エリート外科医と過保護な蜜月ライフ
矢吹病院の案件が白紙になりそうだということは、他課の社員たちも知っている。

大口受注は、課だけでなく営業部全体にも活気づくものだから、周りの期待値も大きい。

それだけに、白紙になるというのは、かなり痛手だった。

恵さんの事情を知らないみんなは、私の能力不足だと考えていて、私への周囲の態度はきつくなっていた。

だけど、能力不足は否定できないし、私的な理由が原因なのだから、反論する余地はない。
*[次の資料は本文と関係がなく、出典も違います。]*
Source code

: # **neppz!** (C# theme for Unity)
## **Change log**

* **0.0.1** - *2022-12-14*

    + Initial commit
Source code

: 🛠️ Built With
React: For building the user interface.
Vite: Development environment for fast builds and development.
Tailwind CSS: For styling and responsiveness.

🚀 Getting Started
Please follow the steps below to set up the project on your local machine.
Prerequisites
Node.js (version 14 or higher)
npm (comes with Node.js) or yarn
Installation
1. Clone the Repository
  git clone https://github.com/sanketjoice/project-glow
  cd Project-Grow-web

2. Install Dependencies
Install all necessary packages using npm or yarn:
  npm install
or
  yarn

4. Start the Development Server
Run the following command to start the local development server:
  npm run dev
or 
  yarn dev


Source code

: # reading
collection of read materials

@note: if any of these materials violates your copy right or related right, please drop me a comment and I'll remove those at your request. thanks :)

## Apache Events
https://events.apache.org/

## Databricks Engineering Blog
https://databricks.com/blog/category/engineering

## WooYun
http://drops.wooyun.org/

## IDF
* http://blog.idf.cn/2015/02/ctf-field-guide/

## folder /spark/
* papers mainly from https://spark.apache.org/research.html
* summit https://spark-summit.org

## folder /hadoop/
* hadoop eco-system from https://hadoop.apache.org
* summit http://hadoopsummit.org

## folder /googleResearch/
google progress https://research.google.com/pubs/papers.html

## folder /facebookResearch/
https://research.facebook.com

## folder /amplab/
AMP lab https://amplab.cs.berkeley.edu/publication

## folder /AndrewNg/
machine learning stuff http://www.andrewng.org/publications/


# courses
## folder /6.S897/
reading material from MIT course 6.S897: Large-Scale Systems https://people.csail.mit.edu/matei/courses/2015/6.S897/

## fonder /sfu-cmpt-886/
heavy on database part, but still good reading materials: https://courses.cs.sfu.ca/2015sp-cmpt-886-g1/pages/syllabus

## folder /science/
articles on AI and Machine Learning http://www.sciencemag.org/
やっぱり直接、恵さんに話をしよう。迷いが吹っ切れた私はその夜、先輩にメールをした。

恵さんの番号を聞くためで、先輩はすぐに返事をくれた。彼女の番号とともに、先生と早く別れたほうが私のためだと書かれている。

どうして先輩までが、先生と私の仲を反対するのだろう。恵さんとの結婚は、賛成みたいだけれど……。
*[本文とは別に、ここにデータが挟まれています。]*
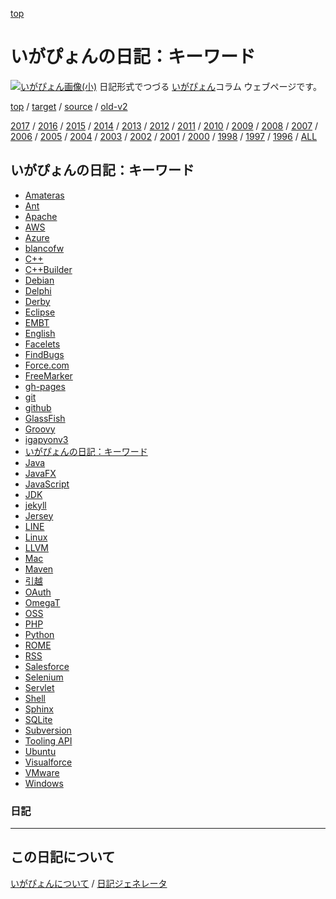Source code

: [top](https://igapyon.github.io/diary/) 

いがぴょんの日記：キーワード
=====================================================================================================
[![いがぴょん画像(小)](https://igapyon.github.io/diary/images/iga200306s.jpg "いがぴょん")](https://igapyon.github.io/diary/memo/memoigapyon.html) 日記形式でつづる [いがぴょん](https://igapyon.github.io/diary/memo/memoigapyon.html)コラム ウェブページです。

[top](https://igapyon.github.io/diary/) 
/ [target](https://igapyon.github.io/diary/keyword/index.html) 
/ [source](https://github.com/igapyon/diary/blob/gh-pages/memo/keyword.html.src.md) 
/ [old-v2](http://www.igapyon.jp/igapyon/diary/idxkeyword.html) 

[2017](https://igapyon.github.io/diary/2017/index.html)
/ [2016](https://igapyon.github.io/diary/2016/index.html)
/ [2015](https://igapyon.github.io/diary/2015/index.html)
/ [2014](https://igapyon.github.io/diary/2014/index.html)
/ [2013](https://igapyon.github.io/diary/2013/index.html)
/ [2012](https://igapyon.github.io/diary/2012/index.html)
/ [2011](https://igapyon.github.io/diary/2011/index.html)
/ [2010](https://igapyon.github.io/diary/2010/index.html)
/ [2009](https://igapyon.github.io/diary/2009/index.html)
/ [2008](https://igapyon.github.io/diary/2008/index.html)
/ [2007](https://igapyon.github.io/diary/2007/index.html)
/ [2006](https://igapyon.github.io/diary/2006/index.html)
/ [2005](https://igapyon.github.io/diary/2005/index.html)
/ [2004](https://igapyon.github.io/diary/2004/index.html)
/ [2003](https://igapyon.github.io/diary/2003/index.html)
/ [2002](https://igapyon.github.io/diary/2002/index.html)
/ [2001](https://igapyon.github.io/diary/2001/index.html)
/ [2000](https://igapyon.github.io/diary/2000/index.html)
/ [1998](https://igapyon.github.io/diary/1998/index.html)
/ [1997](https://igapyon.github.io/diary/1997/index.html)
/ [1996](https://igapyon.github.io/diary/1996/index.html)
/ [ALL](https://igapyon.github.io/diary/idxall.html)


## いがぴょんの日記：キーワード

* [Amateras](https://igapyon.github.io/diary/keyword/amateras.html)
* [Ant](https://igapyon.github.io/diary/keyword/ant.html)
* [Apache](https://igapyon.github.io/diary/keyword/apache.html)
* [AWS](https://igapyon.github.io/diary/keyword/aws.html)
* [Azure](https://igapyon.github.io/diary/keyword/azure.html)
* [blancofw](https://igapyon.github.io/diary/keyword/blancofw.html)
* [C++](https://igapyon.github.io/diary/keyword/cpp.html)
* [C++Builder](https://igapyon.github.io/diary/keyword/cppbuilder.html)
* [Debian](https://igapyon.github.io/diary/keyword/debian.html)
* [Delphi](https://igapyon.github.io/diary/keyword/delphi.html)
* [Derby](https://igapyon.github.io/diary/keyword/derby.html)
* [Eclipse](https://igapyon.github.io/diary/keyword/eclipse.html)
* [EMBT](https://igapyon.github.io/diary/keyword/embt.html)
* [English](https://igapyon.github.io/diary/keyword/english.html)
* [Facelets](https://igapyon.github.io/diary/keyword/facelets.html)
* [FindBugs](https://igapyon.github.io/diary/keyword/findbugs.html)
* [Force.com](https://igapyon.github.io/diary/keyword/force.com.html)
* [FreeMarker](https://igapyon.github.io/diary/keyword/freemarker.html)
* [gh-pages](https://igapyon.github.io/diary/keyword/gh-pages.html)
* [git](https://igapyon.github.io/diary/keyword/git.html)
* [github](https://igapyon.github.io/diary/keyword/github.html)
* [GlassFish](https://igapyon.github.io/diary/keyword/glassfish.html)
* [Groovy](https://igapyon.github.io/diary/keyword/groovy.html)
* [igapyonv3](https://igapyon.github.io/diary/keyword/igapyonv3.html)
* [いがぴょんの日記：キーワード](https://igapyon.github.io/diary/keyword/index.html)
* [Java](https://igapyon.github.io/diary/keyword/java.html)
* [JavaFX](https://igapyon.github.io/diary/keyword/javafx.html)
* [JavaScript](https://igapyon.github.io/diary/keyword/javascript.html)
* [JDK](https://igapyon.github.io/diary/keyword/jdk.html)
* [jekyll](https://igapyon.github.io/diary/keyword/jekyll.html)
* [Jersey](https://igapyon.github.io/diary/keyword/jersey.html)
* [LINE](https://igapyon.github.io/diary/keyword/line.html)
* [Linux](https://igapyon.github.io/diary/keyword/linux.html)
* [LLVM](https://igapyon.github.io/diary/keyword/llvm.html)
* [Mac](https://igapyon.github.io/diary/keyword/mac.html)
* [Maven](https://igapyon.github.io/diary/keyword/maven.html)
* [引越](https://igapyon.github.io/diary/keyword/moving.html)
* [OAuth](https://igapyon.github.io/diary/keyword/oauth.html)
* [OmegaT](https://igapyon.github.io/diary/keyword/omegat.html)
* [OSS](https://igapyon.github.io/diary/keyword/oss.html)
* [PHP](https://igapyon.github.io/diary/keyword/php.html)
* [Python](https://igapyon.github.io/diary/keyword/python.html)
* [ROME](https://igapyon.github.io/diary/keyword/rome.html)
* [RSS](https://igapyon.github.io/diary/keyword/rss.html)
* [Salesforce](https://igapyon.github.io/diary/keyword/salesforce.html)
* [Selenium](https://igapyon.github.io/diary/keyword/selenium.html)
* [Servlet](https://igapyon.github.io/diary/keyword/servlet.html)
* [Shell](https://igapyon.github.io/diary/keyword/shell.html)
* [Sphinx](https://igapyon.github.io/diary/keyword/sphinx.html)
* [SQLite](https://igapyon.github.io/diary/keyword/sqlite.html)
* [Subversion](https://igapyon.github.io/diary/keyword/subversion.html)
* [Tooling API](https://igapyon.github.io/diary/keyword/tooling-api.html)
* [Ubuntu](https://igapyon.github.io/diary/keyword/ubuntu.html)
* [Visualforce](https://igapyon.github.io/diary/keyword/visualforce.html)
* [VMware](https://igapyon.github.io/diary/keyword/vmware.html)
* [Windows](https://igapyon.github.io/diary/keyword/windows.html)


### 日記



----------------------------------------------------------------------------------------------------

## この日記について
[いがぴょんについて](https://igapyon.github.io/diary/memo/memoigapyon.html) / [日記ジェネレータ](https://github.com/igapyon/igapyonv3)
とにかく、恵さんに電話をして話をしよう。帰宅すると、さっそくリビングのソファに座りスマホを取り出す。

手が汗ばむほど緊張しながら、彼女に電話をした。

今夜も先生は遅いから、電話をするにはちょうどいい。先輩から教えてもらった番号にかけると、数コール後、恵さんの声が聞こえた。

《はい、矢吹です》

恵さんに電話をしたのだから、彼女が出て当たり前なのに、とても緊張してしまう。

「こんばんは。突然、すみません。小松です」

どんな反応をされるかな……。不安でいると、恵さんは明るい声色になった。